2 April 2016

Lemon and Pistachio Easter Cake

I'm visiting my parents this week and I grabbed a few recipe cards to try out, since my Mum declared that she'd bought unsalted butter for me to play with.

IMG_4950

The first thing I decided to do was continue the Easter theme and made the lemon and pistachio Easter cake from one of my many Waitrose recipe cards. It's from March 2015, but I wasn't able to find it on the website.

Ingredients

Pistachio marzipan
100 g peeled unsalted pistachios
50 g ground almonds
75 g granulated sugar
75 g icing sugar
1 egg white (save the yolk for the sponge)

Sponge cake
340 g plain flour
2 tbsp baking powder
265 g unsalted butter at room temperature
265 g granulated sugar
finely grated zest from 3 large lemons
4 large eggs + the yolk
4.5 tbsp lemon juice


Butter icing
75 g unsalted butter at room temperature
75 g icing sugar
1 tbsp lemon juice

Decoration
icing sugar for dusting
a few copped pistachios

Method

  1. Pre-heat the oven to 180 °C and line a 20 cm round tin with baking paper at the bottom and grease the sides.
  2. For the marzipan, place the pistachios in a processor together with the ground almonds, granulated and icing sugars and whizz as fine as possible.
  3. Remove from the processor into a bowl, then stir in some of the egg white, a little at a time to make a thick marzipan paste.
  4. Divide into two equal parts and roll each one to a circle between two pieces of cling film. It should be slightly less than the diameter of the cake and be about 1 cm thick. Make sure the two circles are wrapped air tight and set aside.
    IMG_4942
  5. For the sponge, mix together the flour and the baking powder together well.
  6. Put the flour mixture, the butter, the sugar, the lemon zest and the eggs, including any left-over from the marzipan white and whisk together into a batter.
  7. Finally add the lemon juice and incorporate well.
  8. Pour a quarter of the batter into the baking tin<,
    IMG_4943
    then peel off the cling film from one side of one of the marzipan circles and carefully place it in the baking tin over the batter, making sure it's as centered as possible.
    IMG_4944
  9. Cover the marzipan with another quarter of the batter,
    IMG_4945
    then bake in the oven for about 30 - 35 minutes, until it goes golden brown on top and the sides come away from the tin.
  10. Remove from the oven, and transfer onto a wire rack covered with more baking paper, remove the paper circle and leave to cool down completely.
  11. Leave the tin to cool as well, then repeat by replacing the paper circle in the bottom and greasing the sides, then use the third and fourth quarter of the batter to cover the second marzipan circle and bake.
  12. While waiting for the two sponge cakes to cool, make the butter icing, by whisking together the butter and icing sugar white and fluffy, then adding the lemon juice and beating until fully incorporated.
    IMG_4947
  13. Once the sponges have cooled, place one of them on a serving plate. Spread the butter icing evenly over the top and place the second sponge on top.
  14. Dust with icing sugar and sprinkle a few pistachios. Ready to serve

In the original recipe, the batter wasn't quite enough for two sponge cakes, though admittedly I didn't divide it up evenly either,
IMG_4946
so I've adjusted the amounts to one and a half times that in the ingredients list. The original recipe also stated to use self-raising flour, but this is not available in Sweden, so I used regular flour with the adjustment of 2 tsp baking powder to 150 g flour.

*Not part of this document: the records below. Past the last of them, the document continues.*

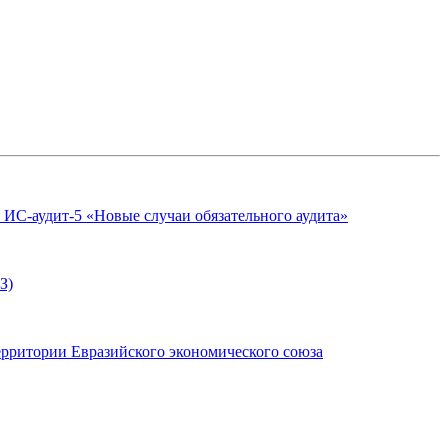
аудит-5 «Новые случаи обязательного аудита»
З)
ерритории Евразийского экономического союза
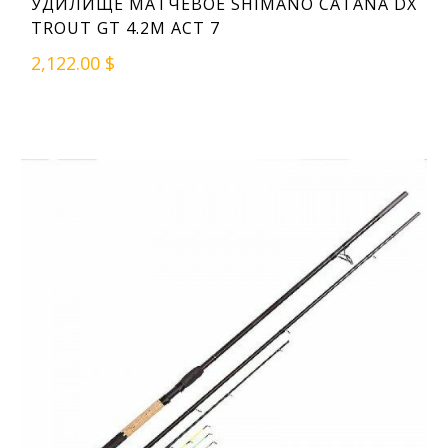
УДИЛИЩЕ МАТЧЕВОЕ SHIMANO CATANA DX
TROUT GT 4.2M ACT 7
2,122.00 $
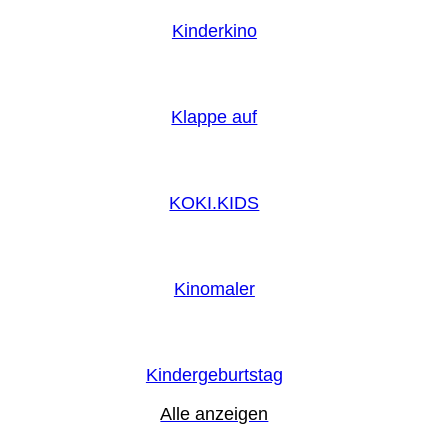
Kinderkino
Klappe auf
KOKI.KIDS
Kinomaler
Kindergeburtstag
Alle anzeigen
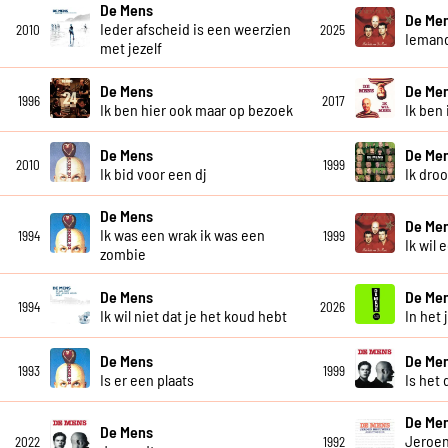
De Mens
De Me
Ieder afscheid is een weerzien
2010
2025
Iemand
met jezelf
De Mens
De Me
1996
2017
Ik ben hier ook maar op bezoek
Ik ben 
De Mens
De Me
2010
1999
Ik bid voor een dj
Ik dro
De Mens
De Me
Ik was een wrak ik was een
1994
1999
Ik wil 
zombie
De Mens
De Me
1994
2026
Ik wil niet dat je het koud hebt
In het 
De Mens
De Me
1993
1999
Is er een plaats
Is het 
De Me
De Mens
Jeroen
2022
1992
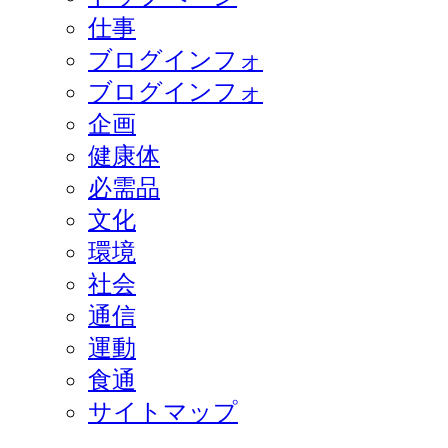
仕事
ブログインフォ
ブログインフォ
企画
健康体
必需品
文化
環境
社会
通信
運動
食通
サイトマップ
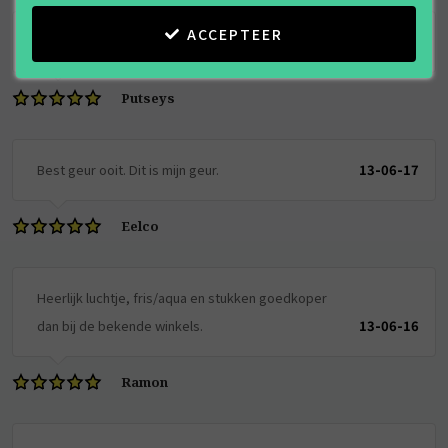
ACCEPTEER
goede condities, snel beslist en snel afgewerkt!
13-11-21
Putseys
Best geur ooit. Dit is mijn geur.
13-06-17
Eelco
Heerlijk luchtje, fris/aqua en stukken goedkoper
dan bij de bekende winkels.
13-06-16
Ramon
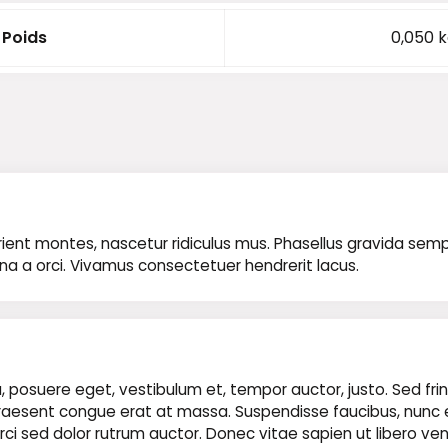
Poids
0,050 
nt montes, nascetur ridiculus mus. Phasellus gravida semper n
rna a orci. Vivamus consectetuer hendrerit lacus.
 posuere eget, vestibulum et, tempor auctor, justo. Sed fring
t. Praesent congue erat at massa. Suspendisse faucibus, nunc
ae orci sed dolor rutrum auctor. Donec vitae sapien ut libero ve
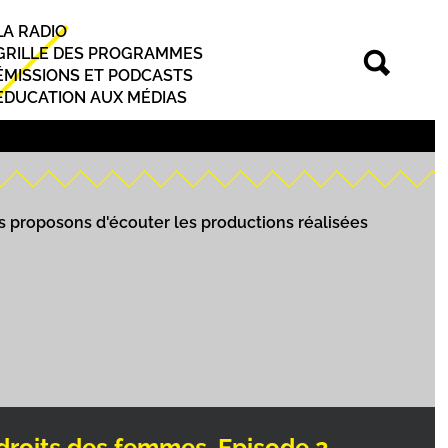
LA RADIO
Principal
GRILLE DES PROGRAMMES
ÉMISSIONS ET PODCASTS
EDUCATION AUX MÉDIAS
us proposons d'écouter les productions réalisées
roits des femmes. Episode 2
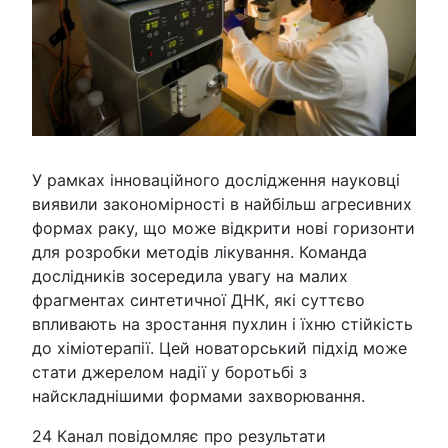
У рамках інноваційного дослідження науковці
виявили закономірності в найбільш агресивних
формах раку, що може відкрити нові горизонти
для розробки методів лікування. Команда
дослідників зосередила увагу на малих
фрагментах синтетичної ДНК, які суттєво
впливають на зростання пухлин і їхню стійкість
до хіміотерапії. Цей новаторський підхід може
стати джерелом надії у боротьбі з
найскладнішими формами захворювання.
24 Канал повідомляє про результати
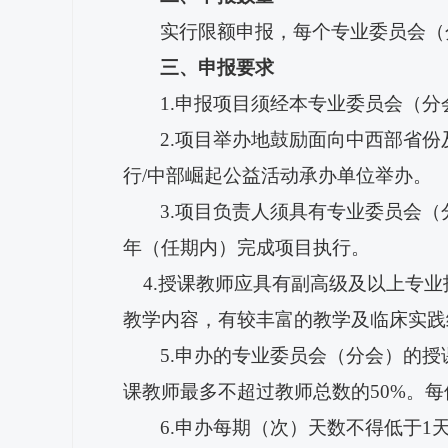
实行限额申报，每个专业委员会（
三、
申报要求
1.申报项目须经本专业委员会（
2.项目举办地鼓励面向中西部省
行
/中部崛起公益活动承办单位举办
。
3.
项目负责人
须
具有
专业委员会（
年（任期内）完成项目执行
。
4.授课
教师应具有副高级及以上专业
教学内容，有较丰富的教学及临床实践
5.
申办
的专业委员会（分会）
的授
课教师最多不超过教师总数的50%。
6.申办每期（次）天数不得低于1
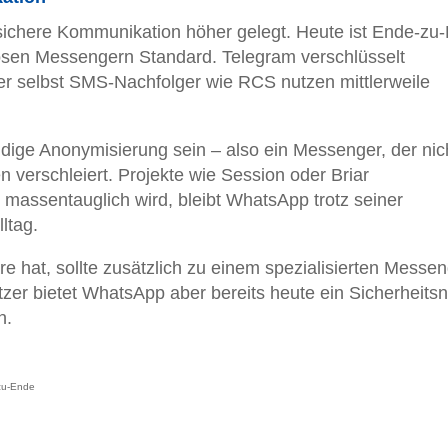
sichere Kommunikation höher gelegt. Heute ist Ende-zu
ösen Messengern Standard. Telegram verschlüsselt
er selbst SMS-Nachfolger wie RCS nutzen mittlerweile
ndige Anonymisierung sein – also ein Messenger, der nic
 verschleiert. Projekte wie Session oder Briar
s massentauglich wird, bleibt WhatsApp trotz seiner
ltag.
 hat, sollte zusätzlich zu einem spezialisierten Messe
tzer bietet WhatsApp aber bereits heute ein Sicherheitsn
n.
zu-Ende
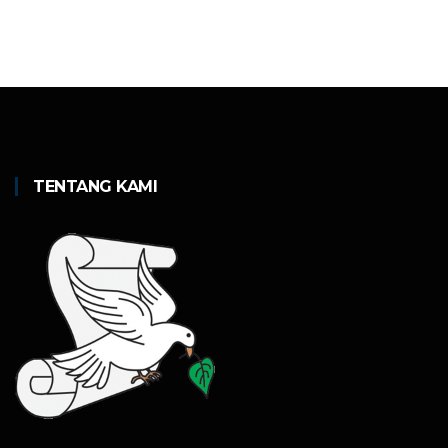
TENTANG KAMI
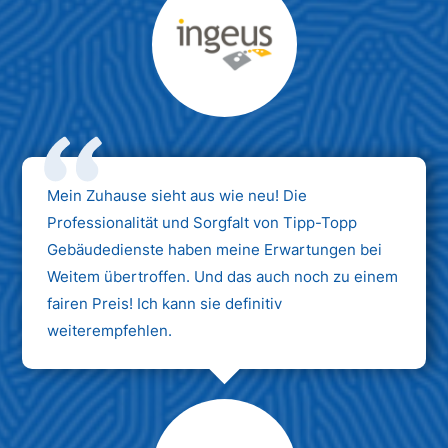
Max Mustermann
Unternehmen AG
Mein Zuhause sieht aus wie neu! Die
Professionalität und Sorgfalt von Tipp-Topp
Gebäudedienste haben meine Erwartungen bei
Weitem übertroffen. Und das auch noch zu einem
fairen Preis! Ich kann sie definitiv
weiterempfehlen.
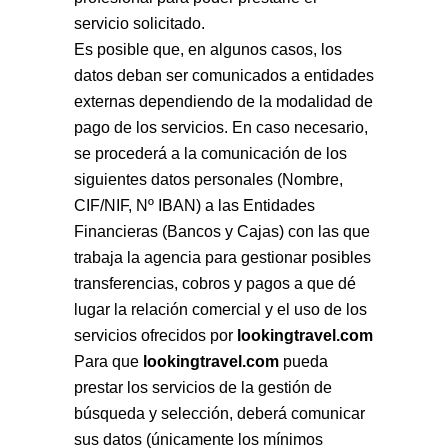
servicio solicitado.
Es posible que, en algunos casos, los
datos deban ser comunicados a entidades
externas dependiendo de la modalidad de
pago de los servicios. En caso necesario,
se procederá a la comunicación de los
siguientes datos personales (Nombre,
CIF/NIF, Nº IBAN) a las Entidades
Financieras (Bancos y Cajas) con las que
trabaja la agencia para gestionar posibles
transferencias, cobros y pagos a que dé
lugar la relación comercial y el uso de los
servicios ofrecidos por
lookingtravel.com
Para que
lookingtravel.com
pueda
prestar los servicios de la gestión de
búsqueda y selección, deberá comunicar
sus datos (únicamente los mínimos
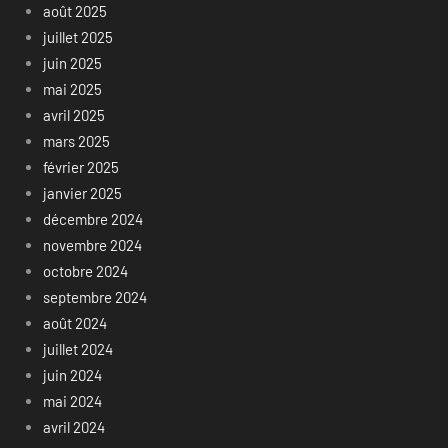
août 2025
juillet 2025
juin 2025
mai 2025
avril 2025
mars 2025
février 2025
janvier 2025
décembre 2024
novembre 2024
octobre 2024
septembre 2024
août 2024
juillet 2024
juin 2024
mai 2024
avril 2024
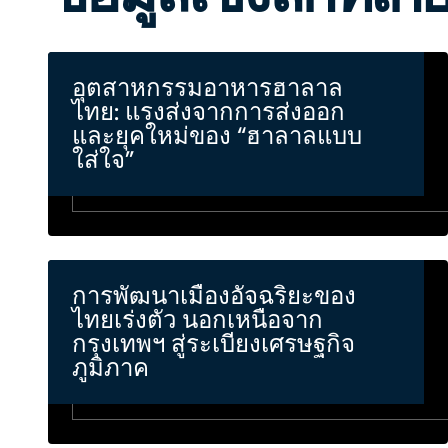
อุตสาหกรรมอาหารฮาลาล
ไทย: แรงส่งจากการส่งออก
และยุคใหม่ของ “ฮาลาลแบบ
ใส่ใจ”
การพัฒนาเมืองอัจฉริยะของ
ไทยเร่งตัว นอกเหนือจาก
กรุงเทพฯ สู่ระเบียงเศรษฐกิจ
ภูมิภาค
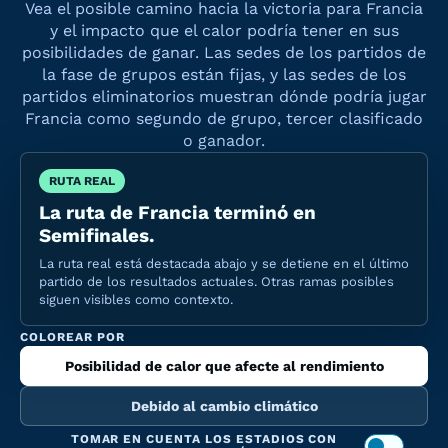
Vea el posible camino hacia la victoria para Francia
y el impacto que el calor podría tener en sus
posibilidades de ganar. Las sedes de los partidos de
la fase de grupos están fijas, y las sedes de los
partidos eliminatorios muestran dónde podría jugar
Francia como segundo de grupo, tercer clasificado
o ganador.
RUTA REAL
La ruta de Francia terminó en
Semifinales.
La ruta real está destacada abajo y se detiene en el último
partido de los resultados actuales. Otras ramas posibles
siguen visibles como contexto.
COLOREAR POR
Posibilidad de calor que afecte al rendimiento
Debido al cambio climático
TOMAR EN CUENTA LOS ESTADIOS CON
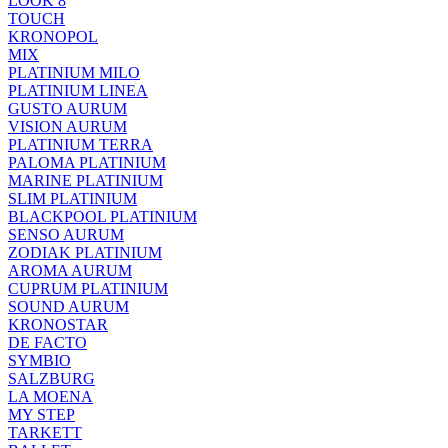
LOOK 8
TOUCH
KRONOPOL
MIX
PLATINIUM MILO
PLATINIUM LINEA
GUSTO AURUM
VISION AURUM
PLATINIUM TERRA
PALOMA PLATINIUM
MARINE PLATINIUM
SLIM PLATINIUM
BLACKPOOL PLATINIUM
SENSO AURUM
ZODIAK PLATINIUM
AROMA AURUM
CUPRUM PLATINIUM
SOUND AURUM
KRONOSTAR
DE FACTO
SYMBIO
SALZBURG
LA MOENA
MY STEP
TARKETT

I foolishly added the egg white to the food processor and it point blank refused to work, as the paste was very thick. This resulted in a very crunchy paste, with clear pieces of pistachio, however, this wasn't a bad thing actually.

IMG_4940

And my Sister Bip came round to have a taste and liked it, as did my Mum and Dad. My Dad grumbled about it being "too sweet", however this didn't stop him from having seconds, so I think he's complaining out of principle rather than anything else. I rushed the first serving a bit and the second sponge hadn't quite cooled completely, so everything was very soft when I cut the first slices and the internal design was lost a bit, but it was better on the following day. So although the recipe card said serve in the same day, I think it needs to stand for a few hours at least to set a bit.
IMG_4951

But it was a fairly easy recipe and a little different to what I normally make - first with pistachios and second a sandwich cake, which I've never made before. But otherwise, the concept was very similar to Lundulph's birthday cake of a couple of years ago.